生物人類学(読み)せいぶつじんるいがく(英語表記)biological anthropology

日本大百科全書(ニッポニカ) 「生物人類学」の意味・わかりやすい解説

生物人類学
せいぶつじんるいがく
biological anthropology

文化人類学考古学、言語学などと並ぶ広義人類学の一分野で、人類の生物学的側面を研究し、とくにその起源、進化、多様性(変異)、適応などに注目する。自然人類学ともよばれる。おもな研究の対象は、現代人および遺跡から出土する古人骨や人類化石で、関心の対象は身体・骨格の特徴にとどまらず、対象からうかがえる人類の行動や社会にも及ぶ。切り離すことのできない関連分野としては、人類が含まれる霊長類を研究する霊長類学がある。霊長類学も生物人類学の一構成要素とみなすこともある。

[海部陽介・太田博樹 2023年8月18日]

歴史と特質

ダーウィン進化論が受け入れられるようになる19世紀後半以前から、西欧ではいわゆる「人種」として人間集団の分類を行う試みがあった。それをこの分野の萌芽(ほうが)とみることができるが、現代の生物人類学はそれとは様相が異なる。それはかつての試みが、人間集団間に優劣があることを自明の前提としながら分類の仕方を研究していたのに対し、現代の生物人類学はそのような立場を否定し、人類の多様性の実態と成因を、客観的・科学的に探ろうとしているところにある。現代の生物人類学の目的はそれにとどまらず、過去の人類についての究明、人類がたどってきた歴史(人類史)の復元、およびそれらを加味したうえでの私たち現代人とその社会についての理解と、多岐にわたる。
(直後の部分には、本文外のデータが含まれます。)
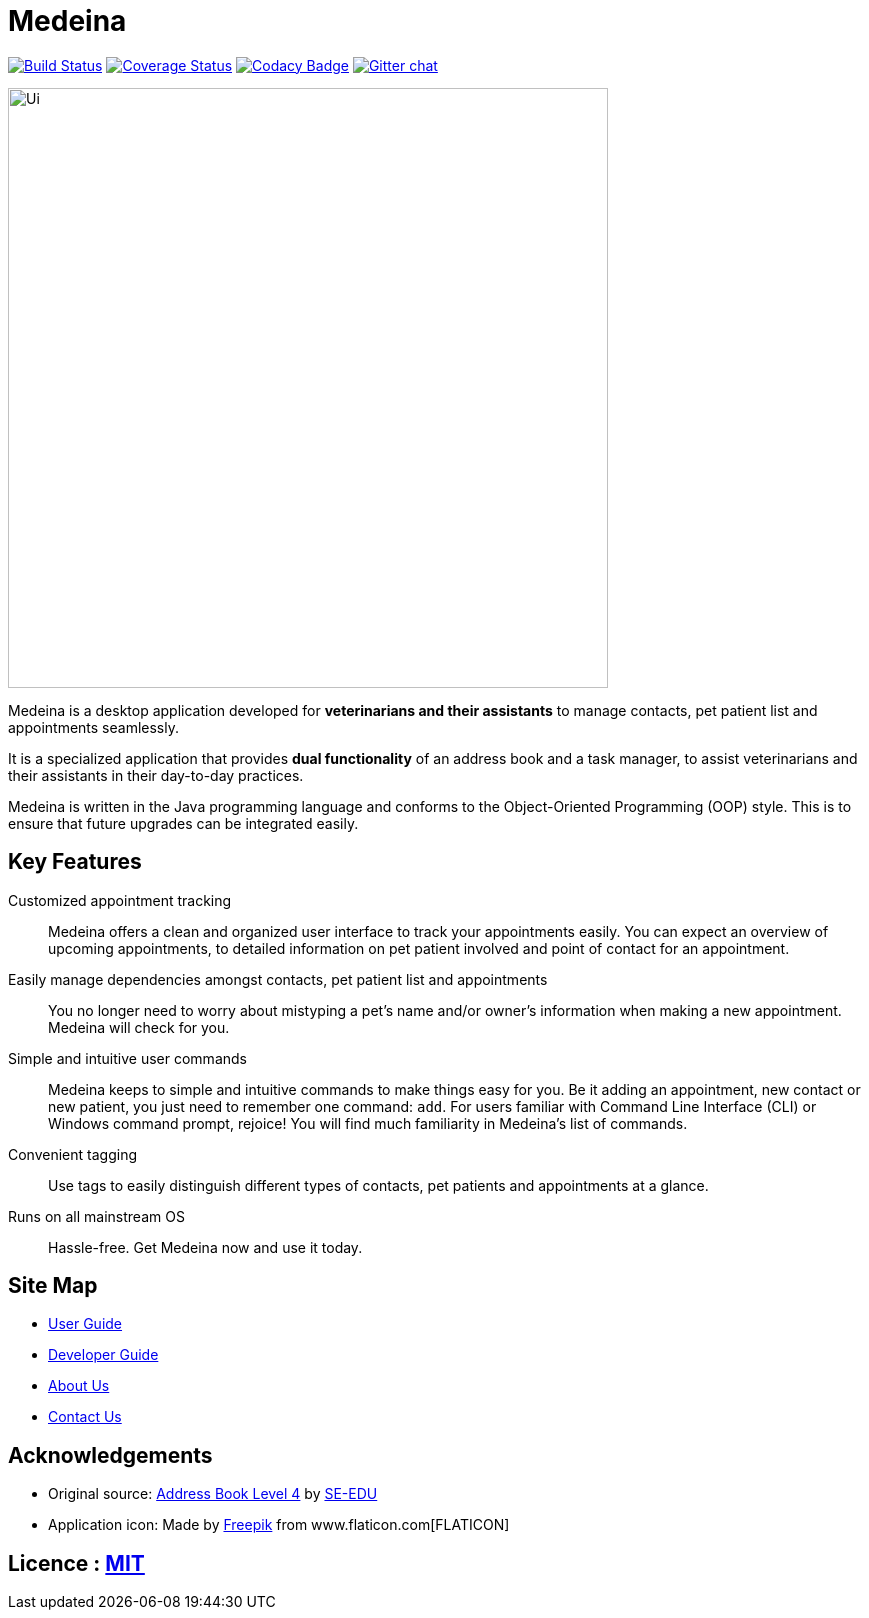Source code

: = Medeina
ifdef::env-github,env-browser[:relfileprefix: docs/]

https://travis-ci.org/CS2103JAN2018-F14-B2/main[image:https://travis-ci.org/CS2103JAN2018-F14-B2/main.svg?branch=master[Build Status]]
https://coveralls.io/github/CS2103JAN2018-F14-B2/main?branch=master[image:https://coveralls.io/repos/github/CS2103JAN2018-F14-B2/main/badge.svg?branch=master[Coverage Status]]
https://www.codacy.com/app/damith/addressbook-level4?utm_source=github.com&utm_medium=referral&utm_content=se-edu/addressbook-level4&utm_campaign=Badge_Grade[image:https://api.codacy.com/project/badge/Grade/fc0b7775cf7f4fdeaf08776f3d8e364a[Codacy Badge]]
https://gitter.im/se-edu/Lobby[image:https://badges.gitter.im/se-edu/Lobby.svg[Gitter chat]]

ifdef::env-github[]
image::docs/images/Ui.png[width="600"]
endif::[]

ifndef::env-github[]
image::images/Ui.png[width="600"]
endif::[]


Medeina is a desktop application developed for **veterinarians and their assistants** to manage contacts, pet patient list and appointments seamlessly.

It is a specialized application that provides **dual functionality** of an address book and a task manager, to assist veterinarians and their assistants in their day-to-day practices.

Medeina is written in the Java programming language and conforms to the Object-Oriented Programming (OOP) style. This is to ensure that future upgrades can be integrated easily.

== Key Features

Customized appointment tracking:: Medeina offers a clean and organized user interface to track your appointments easily. You can expect an overview of upcoming appointments, to detailed information on pet patient involved and point of contact for an appointment.

Easily manage dependencies amongst contacts, pet patient list and appointments:: You no longer need to worry about mistyping a pet's name and/or owner's information when making a new appointment. Medeina will check for you.

Simple and intuitive user commands:: Medeina keeps to simple and intuitive commands to make things easy for you. Be it adding an appointment, new contact or new patient, you just need to remember one command: `add`. For users familiar with Command Line Interface (CLI) or Windows command prompt, rejoice! You will find much familiarity in Medeina's list of commands.

Convenient tagging:: Use tags to easily distinguish different types of contacts, pet patients and appointments at a glance.

Runs on all mainstream OS:: Hassle-free. Get Medeina now and use it today.

== Site Map

* <<UserGuide#, User Guide>>
* <<DeveloperGuide#, Developer Guide>>
* <<AboutUs#, About Us>>
* <<ContactUs#, Contact Us>>

== Acknowledgements

* Original source: https://github.com/se-edu/addressbook-level4[Address Book Level 4] by https://github.com/se-edu/[SE-EDU]
* Application icon: Made by http://www.freepik.com[Freepik] from www.flaticon.com[FLATICON]

== Licence : link:LICENSE[MIT]
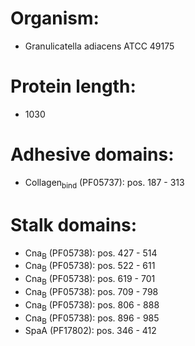 * Organism:
- Granulicatella adiacens ATCC 49175
* Protein length:
- 1030
* Adhesive domains:
- Collagen_bind (PF05737): pos. 187 - 313
* Stalk domains:
- Cna_B (PF05738): pos. 427 - 514
- Cna_B (PF05738): pos. 522 - 611
- Cna_B (PF05738): pos. 619 - 701
- Cna_B (PF05738): pos. 709 - 798
- Cna_B (PF05738): pos. 806 - 888
- Cna_B (PF05738): pos. 896 - 985
- SpaA (PF17802): pos. 346 - 412

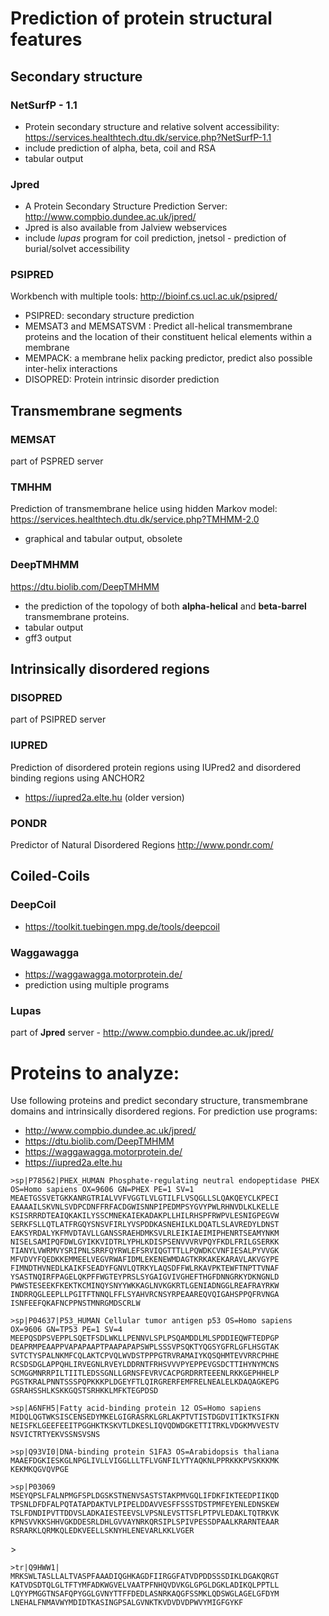 
* Prediction of protein structural features
** Secondary structure
*** NetSurfP - 1.1
- Protein secondary structure and relative solvent accessibility: https://services.healthtech.dtu.dk/service.php?NetSurfP-1.1
- include prediction of alpha, beta, coil and RSA
- tabular output
*** Jpred
- A Protein Secondary Structure Prediction Server: http://www.compbio.dundee.ac.uk/jpred/
- Jpred is also available from Jalview webservices
- include /lupas/ program for coil prediction, jnetsol -  prediction of burial/solvet accessibility
*** PSIPRED
Workbench with multiple tools: http://bioinf.cs.ucl.ac.uk/psipred/
- PSIPRED: secondary structure prediction
- MEMSAT3 and MEMSATSVM : Predict all-helical transmembrane proteins and the location of their constituent helical elements within a membrane
- MEMPACK:  a membrane helix packing predictor, predict also possible inter-helix interactions
- DISOPRED: Protein intrinsic disorder prediction

**  Transmembrane segments
*** MEMSAT
part of PSPRED server
*** TMHHM
Prediction of transmembrane helice using hidden Markov model: https://services.healthtech.dtu.dk/service.php?TMHMM-2.0
- graphical and tabular output, obsolete
*** DeepTMHMM
https://dtu.biolib.com/DeepTMHMM
- the prediction of the topology of both *alpha-helical* and *beta-barrel* transmembrane proteins.
- tabular output
- gff3 output
  
** Intrinsically disordered regions
*** DISOPRED
part of PSIPRED server
*** IUPRED
Prediction of disordered protein regions using IUPred2 and disordered binding regions using ANCHOR2
- https://iupred2a.elte.hu  (older version)
# - https://iupred.elte.hu/    - this version does not work correctly
*** PONDR
Predictor of Natural Disordered Regions http://www.pondr.com/

** Coiled-Coils

*** DeepCoil
- https://toolkit.tuebingen.mpg.de/tools/deepcoil
*** Waggawagga
- https://waggawagga.motorprotein.de/
- prediction using multiple programs
*** Lupas
part of *Jpred* server - http://www.compbio.dundee.ac.uk/jpred/


* Proteins to analyze:

Use following proteins and predict secondary structure, transmembrane domains and intrinsically disordered regions. For prediction use programs:
- http://www.compbio.dundee.ac.uk/jpred/
- https://dtu.biolib.com/DeepTMHMM
- https://waggawagga.motorprotein.de/
- https://iupred2a.elte.hu
  
#+begin_src text
>sp|P78562|PHEX_HUMAN Phosphate-regulating neutral endopeptidase PHEX OS=Homo sapiens OX=9606 GN=PHEX PE=1 SV=1
MEAETGSSVETGKKANRGTRIALVVFVGGTLVLGTILFLVSQGLLSLQAKQEYCLKPECI
EAAAAILSKVNLSVDPCDNFFRFACDGWISNNPIPEDMPSYGVYPWLRHNVDLKLKELLE
KSISRRRDTEAIQKAKILYSSCMNEKAIEKADAKPLLHILRHSPFRWPVLESNIGPEGVW
SERKFSLLQTLATFRGQYSNSVFIRLYVSPDDKASNEHILKLDQATLSLAVREDYLDNST
EAKSYRDALYKFMVDTAVLLGANSSRAEHDMKSVLRLEIKIAEIMIPHENRTSEAMYNKM
NISELSAMIPQFDWLGYIKKVIDTRLYPHLKDISPSENVVVRVPQYFKDLFRILGSERKK
TIANYLVWRMVYSRIPNLSRRFQYRWLEFSRVIQGTTTLLPQWDKCVNFIESALPYVVGK
MFVDVYFQEDKKEMMEELVEGVRWAFIDMLEKENEWMDAGTKRKAKEKARAVLAKVGYPE
FIMNDTHVNEDLKAIKFSEADYFGNVLQTRKYLAQSDFFWLRKAVPKTEWFTNPTTVNAF
YSASTNQIRFPAGELQKPFFWGTEYPRSLSYGAIGVIVGHEFTHGFDNNGRKYDKNGNLD
PWWSTESEEKFKEKTKCMINQYSNYYWKKAGLNVKGKRTLGENIADNGGLREAFRAYRKW
INDRRQGLEEPLLPGITFTNNQLFFLSYAHVRCNSYRPEAAREQVQIGAHSPPQFRVNGA
ISNFEEFQKAFNCPPNSTMNRGMDSCRLW
#+end_src

#+begin_comment
no PDB structure, but alphaphold
contains short ~20 AA disordered region, then membrane (helix), and rest is globular.
work well with jpred, TMHHM and IUPRED
#+end_comment


#+begin_src text
>sp|P04637|P53_HUMAN Cellular tumor antigen p53 OS=Homo sapiens OX=9606 GN=TP53 PE=1 SV=4
MEEPQSDPSVEPPLSQETFSDLWKLLPENNVLSPLPSQAMDDLMLSPDDIEQWFTEDPGP
DEAPRMPEAAPPVAPAPAAPTPAAPAPAPSWPLSSSVPSQKTYQGSYGFRLGFLHSGTAK
SVTCTYSPALNKMFCQLAKTCPVQLWVDSTPPPGTRVRAMAIYKQSQHMTEVVRRCPHHE
RCSDSDGLAPPQHLIRVEGNLRVEYLDDRNTFRHSVVVPYEPPEVGSDCTTIHYNYMCNS
SCMGGMNRRPILTIITLEDSSGNLLGRNSFEVRVCACPGRDRRTEEENLRKKGEPHHELP
PGSTKRALPNNTSSSPQPKKKPLDGEYFTLQIRGRERFEMFRELNEALELKDAQAGKEPG
GSRAHSSHLKSKKGQSTSRHKKLMFKTEGPDSD
#+end_src

#+begin_comment
example of disordered regions, good axemple for ANCHOR program
both N and C terminus are disordered, bind to different proteins
#+end_comment



#+begin_src text
>sp|A6NFH5|Fatty acid-binding protein 12 OS=Homo sapiens
MIDQLQGTWKSISCENSEDYMKELGIGRASRKLGRLAKPTVTISTDGDVITIKTKSIFKN
NEISFKLGEEFEEITPGGHKTKSKVTLDKESLIQVQDWDGKETTITRKLVDGKMVVESTV
NSVICTRTYEKVSSNSVSNS
#+end_src

#+begin_comment
https://www.uniprot.org/uniprot/A6NFH5

Fatty acid-binding protein 12, may play role in transport
most likely globular, no transmembrane
#+end_comment

#+begin_src text
>sp|Q93VI0|DNA-binding protein S1FA3 OS=Arabidopsis thaliana 
MAAEFDGKIESKGLNPGLIVLLVIGGLLLTFLVGNFILYTYAQKNLPPRKKKPVSKKKMK
KEKMKQGVQVPGE
#+end_src

#+begin_comment
DNA-binding protein that specifically recognizes a negative element (S1F) within the RPS1 promoter.
show leucine rich region, not too interesting
#+end_comment

#+begin_src text
>sp|P03069
MSEYQPSLFALNPMGFSPLDGSKSTNENVSASTSTAKPMVGQLIFDKFIKTEEDPIIKQD
TPSNLDFDFALPQTATAPDAKTVLPIPELDDAVVESFFSSSTDSTPMFEYENLEDNSKEW
TSLFDNDIPVTTDDVSLADKAIESTEEVSLVPSNLEVSTTSFLPTPVLEDAKLTQTRKVK
KPNSVVKKSHHVGKDDESRLDHLGVVAYNRKQRSIPLSPIVPESSDPAALKRARNTEAAR
RSRARKLQRMKQLEDKVEELLSKNYHLENEVARLKKLVGER
#+end_src

#+begin_comment
example of coiled-coil - can be predicted by waggawagga and Jpred lupas
- nice helical wheel view, works as homodimer!
- some disordered and anchore region detected by IUPred2
#+end_comment>


#+begin_src text
>tr|Q9HWW1|
MRKSWLTASLLALTVASPFAAADIQGHKAGDFIIRGGFATVDPDDSSSDIKLDGAKQRGT
KATVDSDTQLGLTFTYMFADKWGVELVAATPFNHQVDVKGLGPGLDGKLADIKQLPPTLL
LQYYPMGGTNSAFQPYGGLGVNYTTFFDEDLASNRKAQGFSSMKLQDSWGLAGELGFDYM
LNEHALFNMAVWYMDIDTKASINGPSALGVNKTKVDVDVDPWVYMIGFGYKF
#+end_src

#+begin_comment
Q9HWW1_PSEAE Outer membrane protein OprG OS=Pseudomonas aeruginosa (strain ATCC 15692 / DSM 22644 / CIP 104116 / JCM 14847 / LMG 12228 / 1C / PRS 101 / PAO1) OX=208964 GN=oprG PE=1 SV=1
nice Beta barrel, predicted by DeepTMHMM

#+end_comment
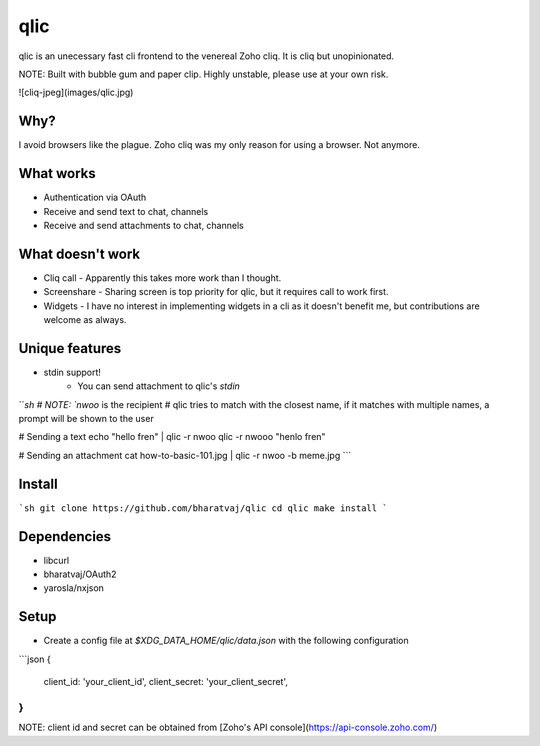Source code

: qlic
====

qlic is an unecessary fast cli frontend to the venereal Zoho cliq. It is cliq but unopinionated.

NOTE: Built with bubble gum and paper clip. Highly unstable, please use at your own risk.

![cliq-jpeg](images/qlic.jpg)

Why?
----
I avoid browsers like the plague. Zoho cliq was my only reason for using a browser. Not anymore.

What works
----------
* Authentication via OAuth
* Receive and send text to chat, channels
* Receive and send attachments to chat, channels

What doesn't work
-----------------
* Cliq call - Apparently this takes more work than I thought.
* Screenshare - Sharing screen is top priority for qlic, but it requires call to work first.
* Widgets - I have no interest in implementing widgets in a cli as it doesn't benefit me, but contributions are welcome as always.

Unique features
---------------
* stdin support!
	- You can send attachment to qlic's `stdin`
```sh
# NOTE: `nwoo` is the recipient
# qlic tries to match with the closest name, if it matches with multiple names, a prompt will be shown to the user

# Sending a text
echo "hello fren" | qlic -r nwoo
qlic -r nwooo "henlo fren"

# Sending an attachment
cat how-to-basic-101.jpg | qlic -r nwoo -b meme.jpg
```

Install
-------
```sh
git clone https://github.com/bharatvaj/qlic
cd qlic
make install
```

Dependencies
------------
* libcurl
* bharatvaj/OAuth2
* yarosla/nxjson

Setup
-----
* Create a config file at `$XDG_DATA_HOME/qlic/data.json` with the following configuration
```json
{
	client_id: 'your_client_id',
	client_secret: 'your_client_secret',
}
```
NOTE: client id and secret can be obtained from [Zoho's API console](https://api-console.zoho.com/)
 生物人類学は、人間についての多角的な理解を目標とする人類学の一部であるゆえ、その目標へ向けて他の人類学諸分野との連携が欠かせない。同時に、生物人類学自体も、霊長類学、医学、歯学病理学、健康科学、栄養学、法人類学などの関連分野と協調していくことが有効で、人類史復元においては古環境学(気候地理海洋、動植物相など)や年代学との協同が欠かせないなど、単独では成り立たない部分がある。これは複雑で多面的な人間を理解しようとする人類学にとって、不可避の特質といえる。

[海部陽介・太田博樹 2023年8月18日]

おもな研究分野

現代の生物人類学に内包される諸分野には、たとえば以下のような分野がある。

 生物考古学(骨考古学)は、遺跡出土の古人骨を対象とし、過去の人々の健康、栄養状態、食生活、病気、寿命、成長、社会行動、けが、暴力の実態などを読み解こうとする。

 古人類学は、人類の骨や歯や足跡などの化石の形態を分析して、初期の猿人から新人(ホモ・サピエンス)に至る進化がどのように生じてきたかを解き明かそうとする。

 成長学は、現代人を対象とし、発育・発達のパターンやその変異を、集団の内部あるいは集団間で比較しながら探究する。

 遺伝人類学は、DNA(デオキシリボ核酸)から得られる遺伝情報を用いて過去の人々の系統、環境適応、集団構造、人口動態などの課題に取り組む。21世紀になってから、ゲノム解読の技術的進歩が目覚ましく、安価に迅速な全ゲノム解読が可能になった。とくに近年、古人骨を対象としたゲノム解析が飛躍的な進歩を遂げている。

 生態人類学は、現代人を対象とし、「自然との関係を最も重視し、したがって、人々の生活を環境の諸要素との緊密な相互関係の総体として把握する中で、社会、宗教、価値、意識、行動などといった人間存在のあらゆる側面を解き明かそう」としている(生態人類学会ホームページより)。

 生理人類学は、現代人を対象とし、「『環境適応能』『テクノ・アダプタビリティー』『生理的多型性』『全身的協関』『機能的潜在性』をキーワードとして、ヒトの生理特性について、時間軸と空間軸の視点をもちながら解明することを目的」としている(日本生理人類学会ホームページより)。

 人間行動進化学は、「人間の諸活動――行動や心理、さらには芸術や病理なども含む――を進化的な観点から、理論的・実証的に研究」しようとする(日本人間行動進化学会ホームページより)。

[海部陽介・太田博樹 2023年8月18日]

日本の学会組織

生物人類学に強く関連する国内の学会組織としては、2023年(令和5)時点で、日本人類学会、日本霊長類学会、日本生理人類学会、生態人類学会、日本人間行動進化学会がある(設立年順)。